EXTRACT PROVIDED —
- - -
Basim Al-Rajaibi

Personal information
- Full name: Basim Abdullah Taeeb Al-Rajaibi
- Date of birth: 13 April 1992 (age 33)
- Place of birth: Bahla, Oman
- Height: 1.70 m (5 ft 7 in)
- Position(s): Left back, Midfielder

Team information
- Current team: Al-Nahda

Youth career
- 2006–2011: Dhofar

Senior career*
- Years: Team / Apps / (Gls)
- 2011–2016: Dhofar /  / (1+)
- 2016–: Al-Nahda

International career
- 2010: Oman U23 / 2 / (0)
- 2012–2013: Oman / 5 / (0)

= Basim Al-Rajaibi =

Omani footballer (born 1992)

Basim Abdullah Taeeb Al-Rajaibi (باسم عبد الله الرجيبي; born 13 April 1992) is an Omani footballer who plays as a left back or midfielder for Omani club Al-Nahda.

==International career==
Basim was part of the first team squad of the Oman national football team. He was selected for the national team for the first time in 2012. He made his first appearance for Oman on 8 December 2012 against Lebanon in the 2012 WAFF Championship. He has made appearances in the 2012 WAFF Championship and has represented the nation team in the 2014 FIFA World Cup qualification and the 2015 AFC Asian Cup qualification.
- - -
(Chart-based quiz items)

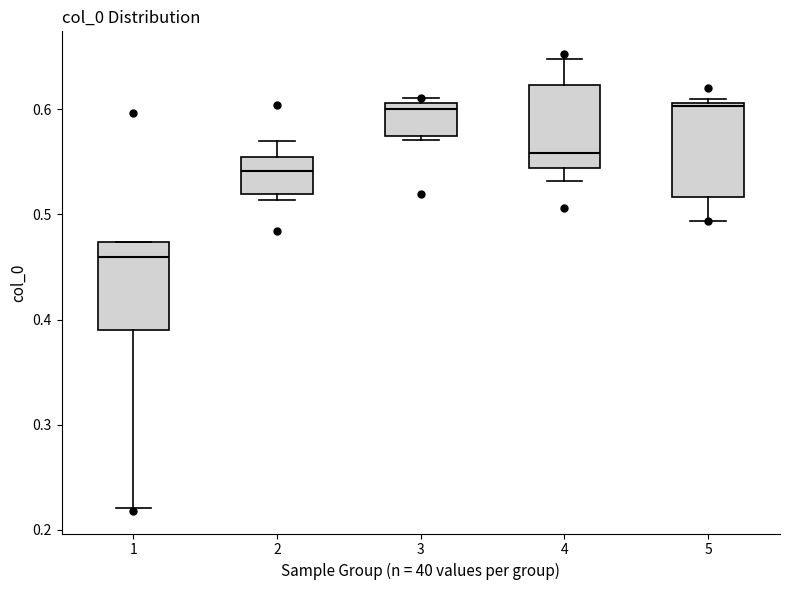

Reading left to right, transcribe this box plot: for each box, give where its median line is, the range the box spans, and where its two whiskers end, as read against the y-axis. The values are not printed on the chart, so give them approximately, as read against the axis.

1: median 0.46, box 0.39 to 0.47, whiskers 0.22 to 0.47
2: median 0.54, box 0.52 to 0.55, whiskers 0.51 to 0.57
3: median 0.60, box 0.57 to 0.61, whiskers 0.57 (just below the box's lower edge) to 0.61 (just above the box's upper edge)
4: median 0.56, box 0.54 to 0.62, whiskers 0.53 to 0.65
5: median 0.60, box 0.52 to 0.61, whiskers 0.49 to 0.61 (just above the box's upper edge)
- - -
USING THE INFORMATION —
(a) Using the Basim Al-Rajaibi profile, decide whether each statement agrees with it: (i) He was born in Bahla, Oman. (ii) His first appearance for Oman came in a match against Lebanon. (iii) He spent his youth career at Al-Nahda. Answer yes or no for each and quote the words from the profile that decide it.
(b) Name every competition that the Basim Al-Rajaibi profile says he played in or was part of for Oman.
(c) From the Basim Al-Rajaibi profile, extract the passage from "- 2016–: Al-Nahda" up to and including "Omani club Al-Nahda.".

ANSWERS TO EACH TASK —
(a)
(i) Yes: "Place of birth: Bahla, Oman"
(ii) Yes: "He made his first appearance for Oman on 8 December 2012 against Lebanon in the 2012 WAFF Championship."
(iii) No: "2006–2011: Dhofar"

(b)
- 2012 WAFF Championship
- 2014 FIFA World Cup qualification
- 2015 AFC Asian Cup qualification

(c)
- 2016–: Al-Nahda

International career
- 2010: Oman U23 / 2 / (0)
- 2012–2013: Oman / 5 / (0)

= Basim Al-Rajaibi =

Omani footballer (born 1992)

Basim Abdullah Taeeb Al-Rajaibi (باسم عبد الله الرجيبي; born 13 April 1992) is an Omani footballer who plays as a left back or midfielder for Omani club Al-Nahda.